> [Assignment 1]: According to the news excerpt on the Pharmally case, on what date was Pharmally incorporated?
> [Assignment 2]: Rewrite everything from "It validates the" down to "Ombudsman’s resolution wanting." in the news excerpt on the Pharmally case, putting "Senate committee" in place of "blue ribbon committee".
> [Assignment 3]: Carry on the news excerpt about the Ombudsman's resolution in the Pharmally case from the point where it stops.

It added that Lao and the other government officials “favored Pharmally over One Top Medical Systems Resources which offered the same prices as Pharmally and Biosite Medical Instruments Inc.,” which was included in the Suppliers Directory for the Bayanihan law.
Pharmally was incorporated on Sept. 4, 2019 with an authorized capital of P10 million and paid-up capital of only P625,000.
“It is said that paid-up capital is a crucial indicator of a company’s health. It reveals how much a company’s shareholders have invested and if it has enough money to function,” the Ombudsman prosecutors noted.
‘Measly capital’
The prosecutors also pointed out that despite Pharmally’s “measly” capital, it entered into contracts with the government for the test kits worth over P4 billion, which is “way beyond” the company’s financial capability to acquire from foreign manufacturers or suppliers.
“They (public respondents) apparently acted with manifest partiality and in bad faith for unlawfully and willingly awarding the contracts to a newly incorporated corporation and without any business experience with the government,” the resolution said.
In separate statements, Hontiveros and former Senators Franklin Drilon and Panfilo Lacson welcomed the Ombudsman’s “much-awaited” decision on the corruption allegations.
“May this day serve as a warning to all those who are plotting to rob the coffers of the government: the day of reckoning will come,” Hontiveros said.
‘Sickening wastage’
She said the resolution was a “significant step” in seeking accountability from the people behind the “sickening” wastage and misuse of scarce government funds during the pandemic.
It validates the findings of the blue ribbon committee, which recommended the filing of plunder and graft charges against government officials who crafted anomalous transactions for pandemic supplies, Hontiveros said.
“We can never forget the sins of the public officials and business people who chose to enrich themselves using the funds intended to aid the Filipino people who were drubbed by the COVID-19 pandemic and the lockdowns,” she said.
In a Viber message to the Inquirer, Lacson found the Ombudsman’s resolution wanting.

> [Dataset entries]:
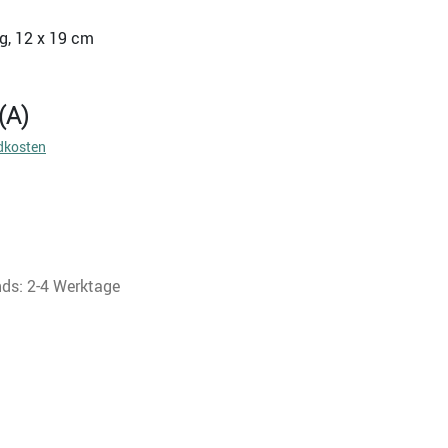
g, 12 x 19 cm
(A)
dkosten
nds: 2-4 Werktage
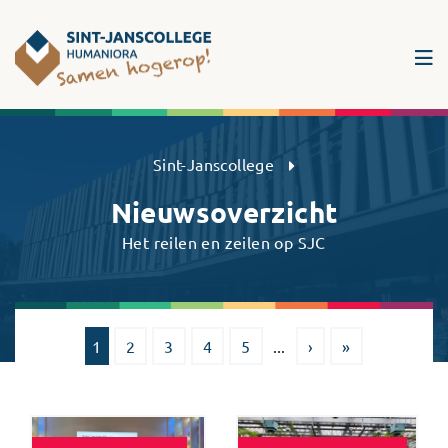
Sint-Janscollege Humaniora
Sint-Janscollege
Nieuwsoverzicht
Het reilen en zeilen op SJC
1
2
3
4
5
...
›
»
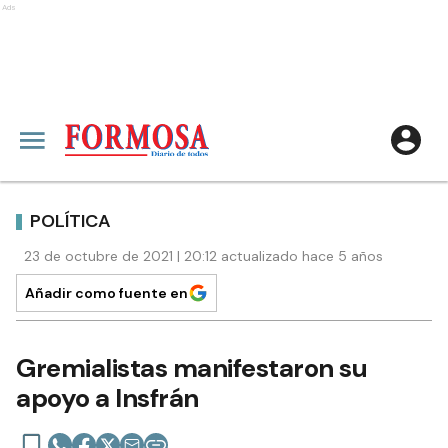
Ads
POLÍTICA
23 de octubre de 2021 | 20:12 actualizado hace 5 años
Añadir como fuente en
Gremialistas manifestaron su
apoyo a Insfrán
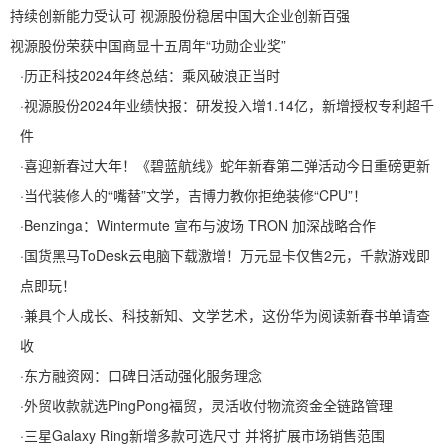
持续创新能力受认可 视源股份稳居中国大企业创新百强
视源股份荣获中国商显十五周年“功勋企业奖”
·
历正科技2024年终总结：乘风破浪正当时
·
视源股份2024年业绩快报：研发投入增1.14亿，新增授权专利超千
件
·
喜迎新春过大年！《碧蓝航线》蛇年新春第二弹活动今日重磅更新
·
当代装修人的“嘴替”文学，吉博力教你拒绝装修“CPU”！
·
Benzinga：Wintermute 宣布与波场 TRON 加深战略合作
·
国货黑马ToDesk云电脑下载激增！万元显卡仅售2元，千款游戏即
点即玩！
·
兼具个人成长、科技新知、文学艺术，这份华为阅读新春书单请查
收
·
东方融资网：口碑日活动强化服务理念
·
外贸收款就选PingPong福贸，灵活收付物流资金全链路管理
·
三星Galaxy Ring新增多款可选尺寸 并将扩展市场销售范围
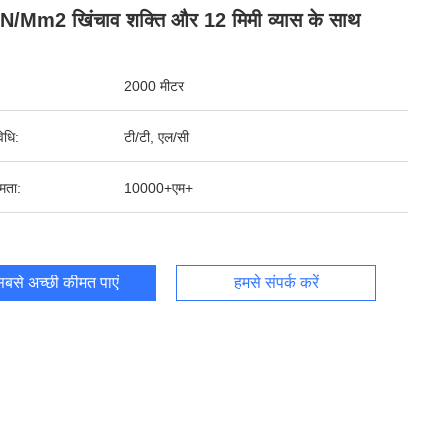
/mm2 खिंचाव शक्ति और 12 मिमी व्यास के साथ
2000 मीटर
िधि:
टी/टी, एल/सी
षमता:
10000+एम+
बसे अच्छी कीमत पाएं
हमसे संपर्क करें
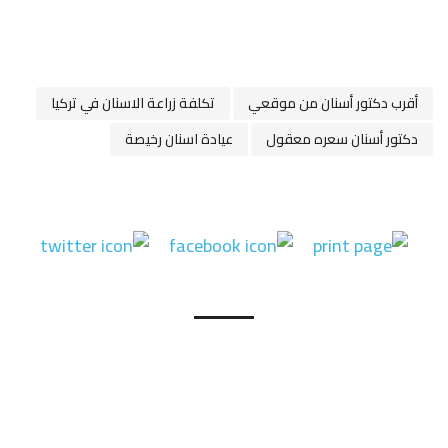
أقرب دكتور أسنان من موقعي
تكلفة زراعة الاسنان في تركيا
دكتور أسنان سعره معقول
عيادة اسنان رخيصة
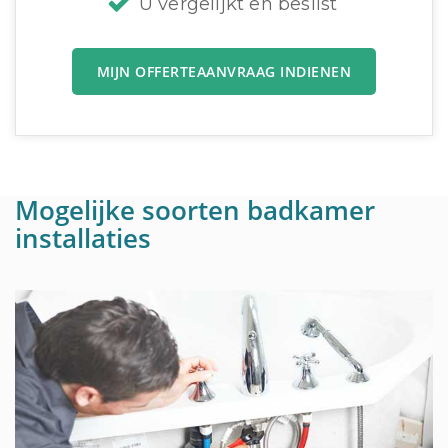
U vergelijkt en beslist
MIJN OFFERTEAANVRAAG INDIENEN
Mogelijke soorten badkamer
installaties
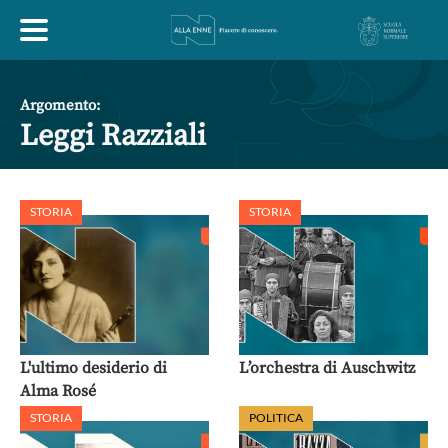
HOME
Argomento:
Leggi Razziali
ESPLORA
STORIA
STORIA
ABOUT
ARTE
ECONOMIA
FILOSOFIA
LETTERATURA
MONDO ANTICO
MUSICA
L'ultimo desiderio di
L’orchestra di Auschwitz
Alma Rosé
POLITICA
SCIENZE
SOCIETÀ
STORIA
STORIA
POLITICA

> [Expected answer 1]: Pharmally was incorporated on Sept. 4, 2019.

> [Expected answer 2]:
It validates the findings of the Senate committee, which recommended the filing of plunder and graft charges against government officials who crafted anomalous transactions for pandemic supplies, Hontiveros said.
“We can never forget the sins of the public officials and business people who chose to enrich themselves using the funds intended to aid the Filipino people who were drubbed by the COVID-19 pandemic and the lockdowns,” she said.
In a Viber message to the Inquirer, Lacson found the Ombudsman’s resolution wanting.

> [Expected answer 3]:
“While somebody whose name was prominently and repeatedly mentioned during the Senate hearings as the alleged financier of the syndicate is apparently missing in the list of those recommended for indictment, it is still good enough to commend the Ombudsman for this latest development,” he said.
Asked if he was referring to former Presidential Economic Adviser Michael Yang, Lacson said, “Yes.”
“I am willing to concede that maybe the evidence is not sufficient to establish probable cause against him,” he added.
Stern warning
Drilon, who was the minority leader of the Senate then said the Ombudsman’s action “should serve as a stern warning to bureaucrats at all levels of government.”
The blue ribbon committee held 18 hearings over seven months ending in January 2022.Its report failed to get the signatures of the majority of its 20 members, most of them supporters of then President Rodrigo Duterte. As a result, the report was archived and its recommendations could not be acted upon by the proper authorities.
It recommended the prosecution of the former President for alleged betrayal of public trust in appointing Yang, a foreign national, as presidential adviser in 2018, who afterward, introduced numerous Chinese suppliers with whom the government transacted “and in the process enriched himself immensely.”
“As the Senate investigation unfolded, revealing the participation of well-placed officials in government, the President took the surprising position of undermining the ongoing proceedings,” the report said.
On Oct. 4, 2021, Duterte prohibited officials from attending the Senate probe.